Am I smart enough? What if we've made the wrong decision, and everyone else is right? Maybe we should just throw in the towel and swim with the rest of the fish who know where they are going. When the future gets here, will my children thank me? Will I take a deep sigh of relief as I watch them fly, or will I drown in despair if they flounder to find their footing in an ever more fraidy cat world? Oh, the questions that haunt us are many as the voice of doubt courts our souls.

Some of us will, for compelling and appropriate reasons, alter the course of our schooling choices. Homeschoolers will join the ranks of the traditional schoolers. The naysayers who gasped in horror at the very thought of schooling at home will realize the choice is not so foreign after all. As parents, we will do the best we can as seasons of life change from one to another.

Courtesy Mad Penguin Creative
I think of all the years I wondered what you are wondering now. I think of all the days I fretted and worried. In my blindfolded state while floundering through uncharted waters, I held the hand of the one who knew the future before I knew my children. I reminded him I was schooling the gift he had given me to steward for only a season and cried out for him to perfect my feeble efforts. And now, I have a glimpse of what I could not see in my seasons of doubt and fear. The journey was worth it.
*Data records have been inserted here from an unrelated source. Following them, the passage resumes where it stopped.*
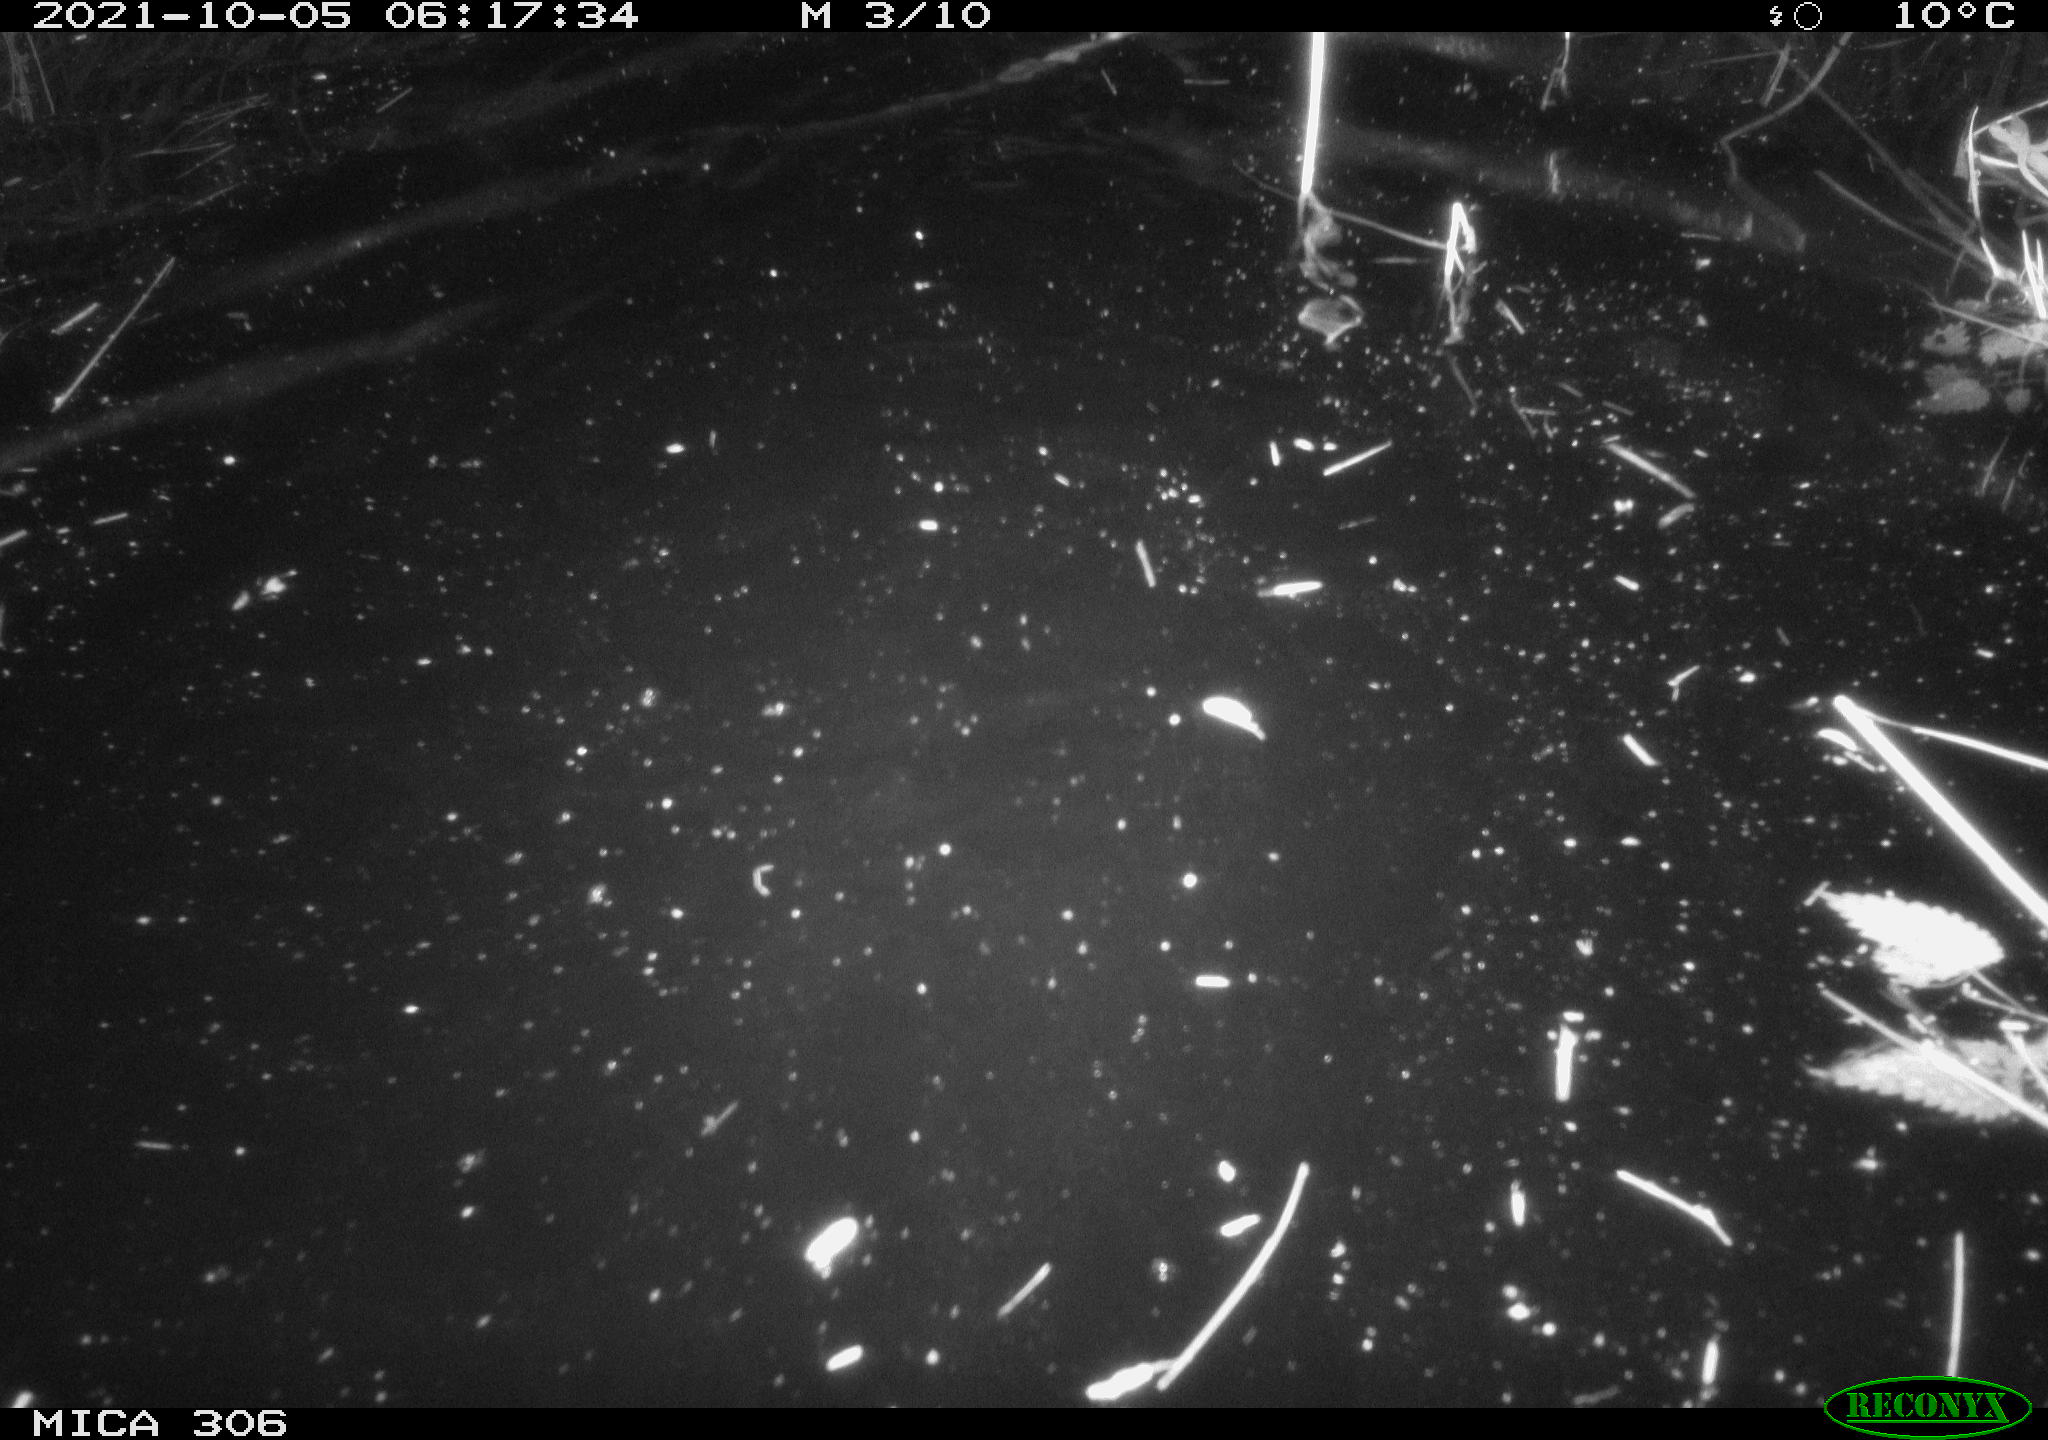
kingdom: Animalia
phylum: Chordata
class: Mammalia
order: Rodentia
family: Cricetidae
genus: Ondatra
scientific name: Ondatra zibethicus
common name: Muskrat
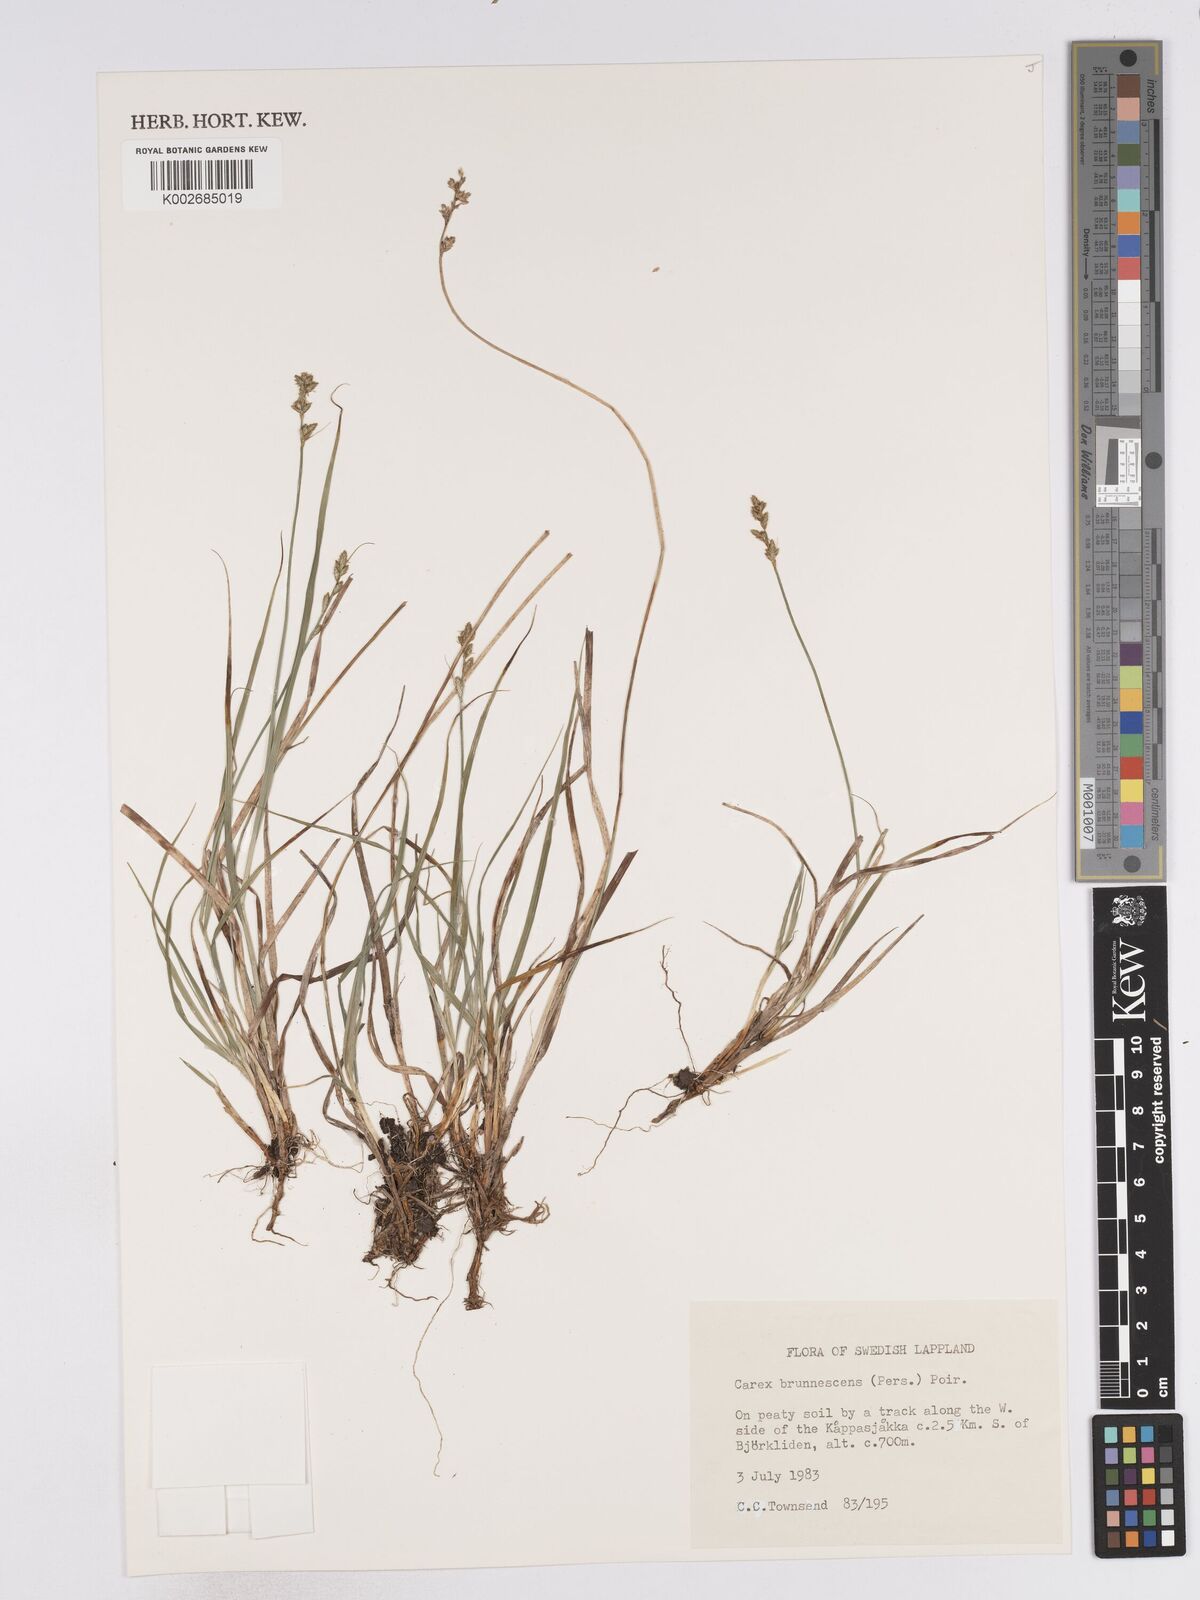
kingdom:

He is there in the midst of your indecision and fear. As this new school year begins, no matter what your schooling choice, remember: he will hold your hand. All you have to do is ask.
Psalm 32:8 (NIV) I will instruct you and teach you in the way you should go; I will counsel you with my loving eye on you.
Courtesy B. Creasy 2010

Isaiah 30:21 (NIV) Whether you turn to the right or to the left, your ears will hear a voice behind you, saying, “This is the way; walk in it.”